Can you reasonably live with that? Can you express yourself as a secret?
Equally, what are your realistic expectations as a transgender person? Can make a decent career? Can you survive?
You see, change has to start somewhere. You have already indicated that you know of other transgender people in your society. And you have described some of their problems.
You will be part of that.
Your mother and others seem to see that as a pitiful destination. I can understand that. It may have been my own, when I was younger.
But you may see that as a start of a greater change in your own society. Change starts with one voice.

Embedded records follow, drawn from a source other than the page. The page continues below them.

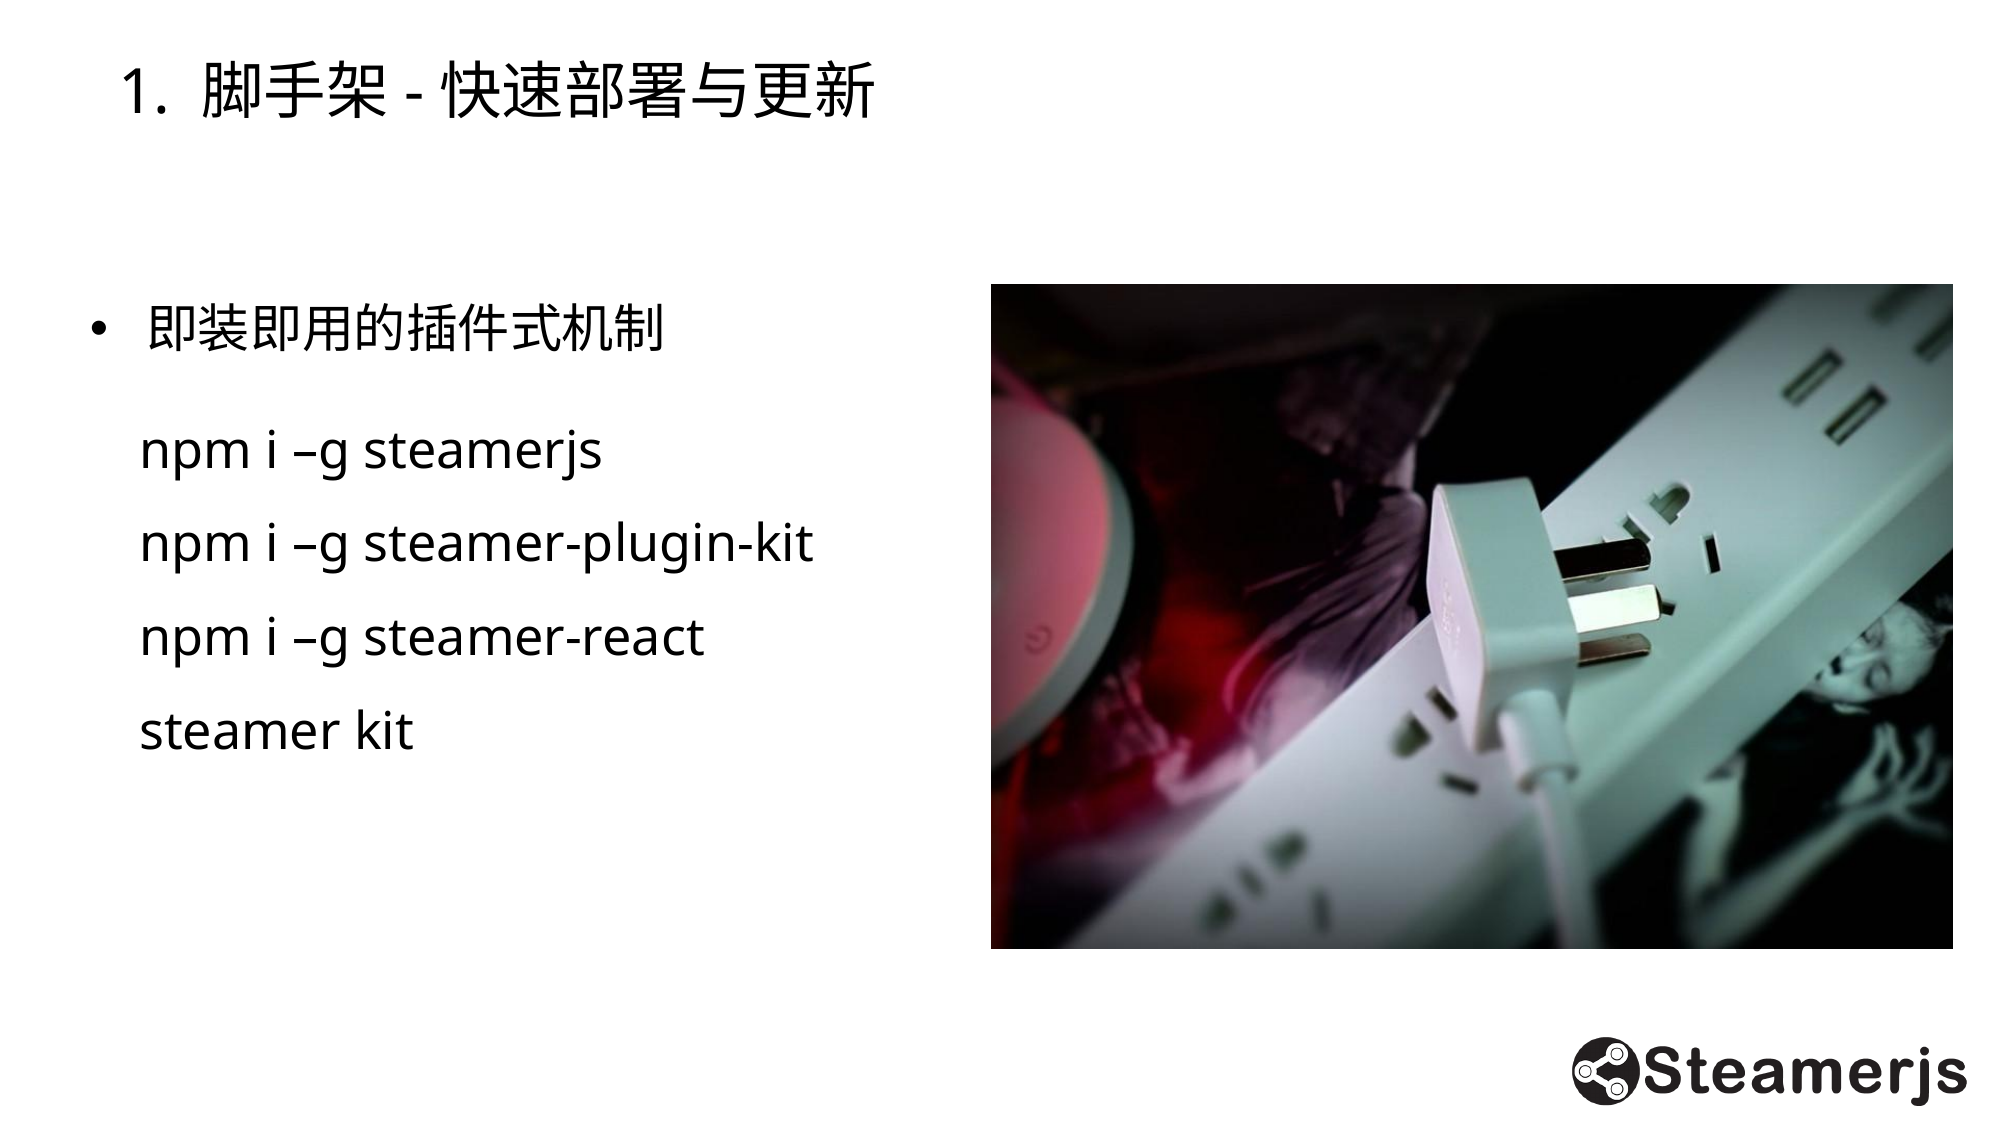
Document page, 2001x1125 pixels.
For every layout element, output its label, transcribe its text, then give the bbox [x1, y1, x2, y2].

text_box 1. 脚手架-快速部署与更新 [103, 44, 1397, 132]
picture [1570, 1035, 1972, 1107]
text_box 即装即用的插件式机制 [75, 257, 1850, 366]
picture [991, 284, 1953, 949]
text_box npm i –g steamerjs npm i –g steamer-plugin-kit npm i –g steamer-react steamer kit [124, 377, 935, 768]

Quote from: sylvannus on April 24, 2013, 12:07:09 AM
Yes, she actually believes I am totally destroying my life in madness. You might understand her concern if you have read my description of TG life in China in reply #15 of the thread "How global are we really". (https://www.susans.org/forums/index.php/topic,139273.msg1126393.html#msg1126393 (https://www.susans.org/forums/index.php/topic,139273.msg1126393.html#msg1126393)) It's quite long so I can't paste it here.
I am definitely reluctant to abandon transition, but as she keeps persuading and I keep refusing, both of us are falling into depression. And she has cut off any support for my study because she said she and my dad are now too depressed to go to work, because of me and my transition.
I read your previous post about TG life in China and I can definitely understand where your coming from. It's one thing not being accepted by your family and having to distance yourself but it's another thing if the entire society could outcast unless you are 100 percent stealth and never make a mistake. Couldn't you stay in Australia? Move to America? I hope things work out for you.